The Incompatability of Solar Systems and the Standard Grid

Many question the ability of renewable energy sources, such as wind- or photovoltaic-systems, to effectively and sufficiently supply households with electricity. In its encounters with international solar markets, Solar Bankers has frequently observed considerable performance-variations in wind- and photovoltaic-technologies. Such variations render current renewable-energy technologies very unreliable and inconsistent supplies of electricity. PV power plants, or similar innovations, are thus incompatible with the standard grid, which constantly demands maximum capacity, and thus may not be directly integrated therewith.

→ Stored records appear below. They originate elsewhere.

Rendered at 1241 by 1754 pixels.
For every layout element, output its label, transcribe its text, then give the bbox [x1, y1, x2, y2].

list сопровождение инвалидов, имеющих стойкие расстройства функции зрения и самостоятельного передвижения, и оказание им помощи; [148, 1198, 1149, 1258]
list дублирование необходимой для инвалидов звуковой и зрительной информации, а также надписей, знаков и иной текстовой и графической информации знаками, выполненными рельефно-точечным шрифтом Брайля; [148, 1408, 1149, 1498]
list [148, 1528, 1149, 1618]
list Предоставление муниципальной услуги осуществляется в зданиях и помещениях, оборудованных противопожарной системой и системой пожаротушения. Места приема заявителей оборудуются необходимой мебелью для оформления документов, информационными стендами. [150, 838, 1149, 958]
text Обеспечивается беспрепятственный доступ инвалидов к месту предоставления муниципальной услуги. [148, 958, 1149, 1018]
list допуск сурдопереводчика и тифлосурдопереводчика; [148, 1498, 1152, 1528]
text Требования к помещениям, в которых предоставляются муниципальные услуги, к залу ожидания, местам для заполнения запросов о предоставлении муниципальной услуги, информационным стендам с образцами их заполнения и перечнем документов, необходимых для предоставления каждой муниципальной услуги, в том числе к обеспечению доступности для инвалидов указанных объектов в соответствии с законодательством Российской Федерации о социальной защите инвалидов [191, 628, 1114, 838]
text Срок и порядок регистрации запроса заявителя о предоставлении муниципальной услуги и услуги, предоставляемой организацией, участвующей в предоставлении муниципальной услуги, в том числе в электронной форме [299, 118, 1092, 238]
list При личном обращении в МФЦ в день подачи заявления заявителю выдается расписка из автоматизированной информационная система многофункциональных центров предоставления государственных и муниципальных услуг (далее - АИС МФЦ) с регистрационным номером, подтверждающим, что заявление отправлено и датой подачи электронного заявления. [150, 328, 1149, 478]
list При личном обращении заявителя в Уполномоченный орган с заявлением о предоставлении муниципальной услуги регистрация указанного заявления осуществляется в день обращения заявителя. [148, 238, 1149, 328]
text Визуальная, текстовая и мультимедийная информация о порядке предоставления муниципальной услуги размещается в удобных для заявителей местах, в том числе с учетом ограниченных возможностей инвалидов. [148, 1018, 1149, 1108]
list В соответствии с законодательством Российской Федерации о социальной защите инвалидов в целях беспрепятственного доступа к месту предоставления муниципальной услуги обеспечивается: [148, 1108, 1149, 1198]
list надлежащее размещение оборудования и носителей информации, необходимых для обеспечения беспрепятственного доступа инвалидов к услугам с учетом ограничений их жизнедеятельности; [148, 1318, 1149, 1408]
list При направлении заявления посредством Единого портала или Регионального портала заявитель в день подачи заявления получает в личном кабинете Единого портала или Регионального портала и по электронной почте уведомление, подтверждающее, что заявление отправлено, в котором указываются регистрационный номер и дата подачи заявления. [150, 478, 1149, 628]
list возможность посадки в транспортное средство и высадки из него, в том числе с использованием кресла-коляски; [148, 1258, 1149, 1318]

Aerosol coalescence may result in performance-variations of up to 80% in PV-systems. And these variations may emerge – unpredicted – within minutes, or even seconds. This results in a volatility of PV-productivity that endows current solar-technology with its so-often-discussed infamy. When encountering negative performance-variation, for instance, utility companies feed energy (often from non-renewable sources) into the grid, in order to maintain stability of electricity supply. And, naturally, society’s consistent and incessant demand for maximum-capacity electricity supply forces utility companies to implement such measures of stabilizing energy outputs.

Due to the rapid emergence of natural productivity-decreases in solar systems, utility companies keep reserve electricity-generation infrastructures to prepare for quick reaction. These reserve-generators, however, are kept constantly active, mainly for suppliers to cope with unanticipated fluctuations in productivity coinciding with unfluctuating demand for the supply of electricity. This continuous non-dormancy results in superfluous, unproductive energy being consistently expectorated when the outputs of solar installations are stable. In addition to this, one must note, the energy here superfluously produced is most commonly derived from hydrocarbon fuel, or other, non-green resources.

This, however, implies that current integration of vast, public photovoltaic installations with the general grid constitutes, really, an ineffective strategy of saving hydrocarbon-based energy. If utility companies compensate for the volatility of renewable energy sources with the exploitation of hydrocarbon fuels, one might as well remove renewable electricity all together. Consider, the two primary, and obvious, benefits of integrating renewable energy with the standard grid – environmental preservation and the conservation of hydrocarbon resources – are nullified by utility companies’ current schemes. This is because, in the end, the contributions of renewable energy sources to the standard grid’s electricity supply – what essentially enables the benefits of such systems to materialize – are insignificant in comparison to the contributions still derived from non-renewable, hydrocarbon resources.

It appears one must seriously ask oneself: what is the point of utility companies feeding the public grid with renewable energy, if the benefits of green technology are not actually derived therefrom?

One must acknowledge though, that US utility companies are not directly responsible for these inefficiencies. They are definitely not responsible for photovoltaic systems’ unreliable technological nature. One may, however, criticize the inconsistent reasoning of these companies, if they, for whatever reason, choose to acquire and utilize assets whose productivity THEY KNOW to be so volatile.